Europeans will find it useful to focus on the strong points of East Asia’s fight against the pandemic:

  • China is impressive for the strength of its industrial mobilization capability, and the extremely strict confinement measures in Wuhan and many other cities. 
  • South Korea is unique for its testing policy and easy access to tests, but also for the targeted epidemiological investigations the country conducted. 
  • Taiwan, least affected of all, provides a positive answer regarding the use of digital tools in a democratic system and the importance of strictly enforced individual quarantines to prevent a general lockdown. 
  • Japan, an intermediary case with Europe because of its legal restraints, has made use of compulsory hospitalization (with an abundant supply of ICU beds) for Covid-19 cases. It also showcases the importance of social self-discipline intimes of epidemic.
  • Singapore offers a remarkable option for retrospective contact tracing via the application TraceTogether, which stores close social contact on Bluetooth phones for future warning action when a contamination is detected.
  • Finally, Hong Kong is a model of rapid reaction, and of the importance of social responsibility in a crowded city. 

No magic formula, but key ingredients

The exact measures taken by these six governments deserve our full attention. None of them taken in isolation is sufficient to eradicate the virus. Caution is also necessary, given the as yet unknown features and perhaps the mutating nature of the Covid threat. Two countries, Singapore and Japan, are adopting more restrictive measures for their populations at the beginning of April 2020. Doubts persist on risks from asymptomatic cases and undetected clusters, including in China.

Despite this caveat, the number of cases recorded in East Asia remains far lower than the hundreds of thousands of infections experienced in Europe and the United States. The importance placed by these countries on measures focused on individuals and case-by-case monitoring of patients, is an alternative to an all-out effort aiming at “flattening the curve” of contagion.
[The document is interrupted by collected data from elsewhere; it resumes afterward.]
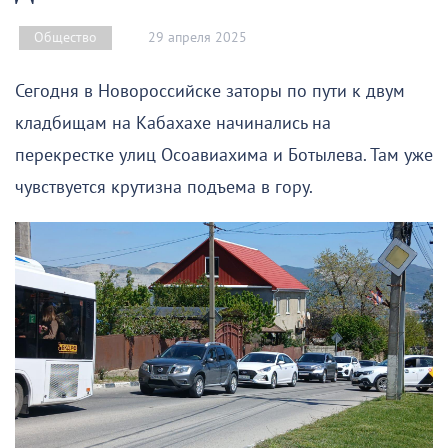
29 апреля 2025
Общество
Сегодня в Новороссийске заторы по пути к двум
кладбищам на Кабахахе начинались на
перекрестке улиц Осоавиахима и Ботылева. Там уже
чувствуется крутизна подъема в гору.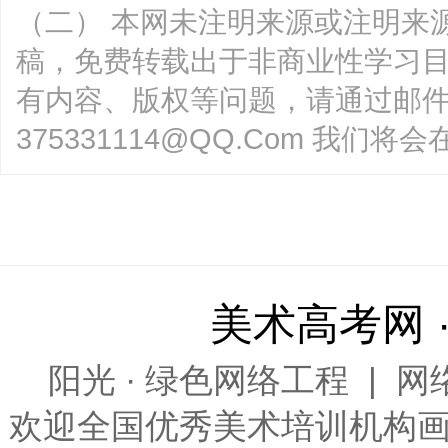
（二） 本网未注明来源或注明来
稿，免费转载出于非商业性学习
有内容、版权等问题，请通过邮
375331114@QQ.Com 我
美术高考网 
阳光 · 绿色网络工程
|
网
欢迎全国优秀
美术培训
机构画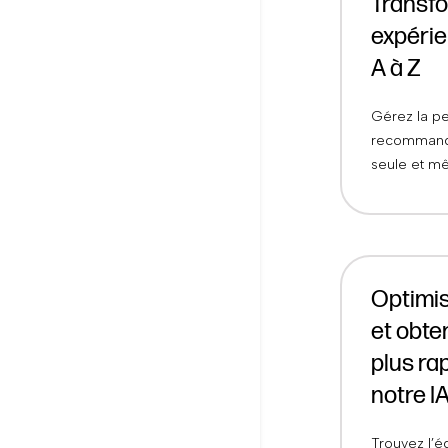
Transf
expéri
A à Z
Gérez la pe
recommandat
seule et m
Optimi
et obte
plus ra
notre I
Trouvez l’éq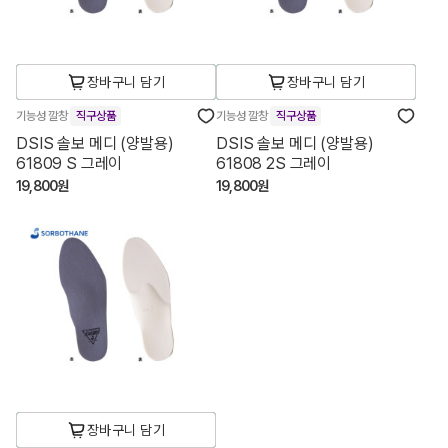
장바구니 담기
장바구니 담기
기능성 깔창
직구상품
기능성 깔창
직구상품
DSIS 솔보 메디 (양발용)
DSIS 솔보 메디 (양발용)
61809 S 그레이
61808 2S 그레이
19,800원
19,800원
장바구니 담기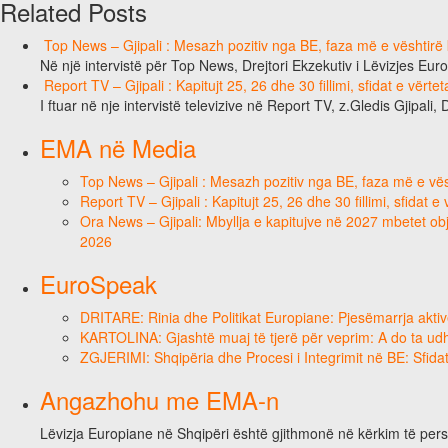
Related Posts
Top News – Gjipali : Mesazh pozitiv nga BE, faza më e vështirë k
Në një intervistë për Top News, Drejtori Ekzekutiv i Lëvizjes Eu
Report TV – Gjipali : Kapitujt 25, 26 dhe 30 fillimi, sfidat e vërt
I ftuar në nje intervistë televizive në Report TV, z.Gledis Gjipali, 
EMA në Media
Top News – Gjipali : Mesazh pozitiv nga BE, faza më e vësh
Report TV – Gjipali : Kapitujt 25, 26 dhe 30 fillimi, sfidat 
Ora News – Gjipali: Mbyllja e kapitujve në 2027 mbetet obje
2026
EuroSpeak
DRITARE: Rinia dhe Politikat Europiane: Pjesëmarrja aktiv
KARTOLINA: Gjashtë muaj të tjerë për veprim: A do ta ud
ZGJERIMI: Shqipëria dhe Procesi i Integrimit në BE: Sfidat
Angazhohu me EMA-n
Lëvizja Europiane në Shqipëri është gjithmonë në kërkim të person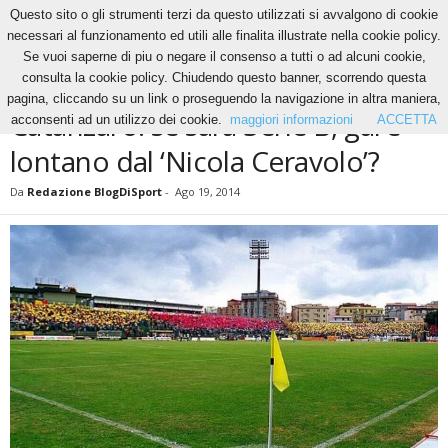
Questo sito o gli strumenti terzi da questo utilizzati si avvalgono di cookie
necessari al funzionamento ed utili alle finalita illustrate nella cookie policy.
Se vuoi saperne di piu o negare il consenso a tutti o ad alcuni cookie,
Home
News
Catanzaro: se sarà Serie B, gare lontano dal ‘Nicola Ceravolo’?
consulta la cookie policy. Chiudendo questo banner, scorrendo questa
NEWS
pagina, cliccando su un link o proseguendo la navigazione in altra maniera,
Catanzaro: se sarà Serie B, gare
acconsenti ad un utilizzo dei cookie.
maggiori informazioni
ACCETTA
lontano dal ‘Nicola Ceravolo’?
Da
Redazione BlogDiSport
-
Ago 19, 2014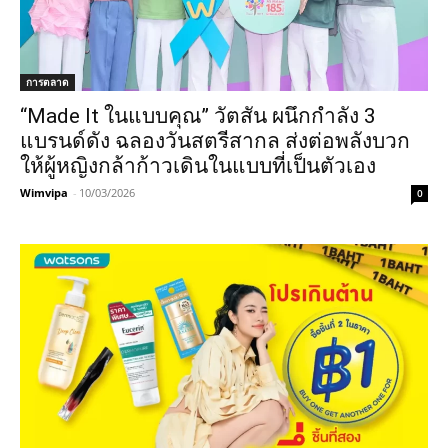
การตลาด
“Made It ในแบบคุณ” วัตสัน ผนึกกำลัง 3
แบรนด์ดัง ฉลองวันสตรีสากล ส่งต่อพลังบวก
ให้ผู้หญิงกล้าก้าวเดินในแบบที่เป็นตัวเอง
Wimvipa
-
10/03/2026
0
Lockdown is indeed a last resort strategy, to avoid overwhelming hospital resources

The measures that made it possible to avoid confinement in Northeast Asia and in Singapore, the managed re-opening of Wuhan and other cities under lockdown in China are relevant in the context of discussions on the exit from confinement in Europe.

This policy paper underlines six lessons in particular: 

  • The importance of pre-planned standardized procedures 
  • The opportunities offered by digital tools backed by democratic safeguards 
  • Strict enforcement of quarantine measures as opposed to general confinement 
  • The challenge of improving the supply of protective medical equipment to manage the crisis
  • The role of masks as the first line of defense against infectious respiratory diseases 
  • and the necessity of thinking strategically about the post-crisis period to minimize the economic consequences of the pandemic.

As European countries start thinking about the most effective strategies to ease the lockdown, from both a public health and an economic standpoint, the analysis of crisis management in East Asia is essential to fuel these reflections, contain the pandemic and thus avoid the prospect of renewed lockdowns.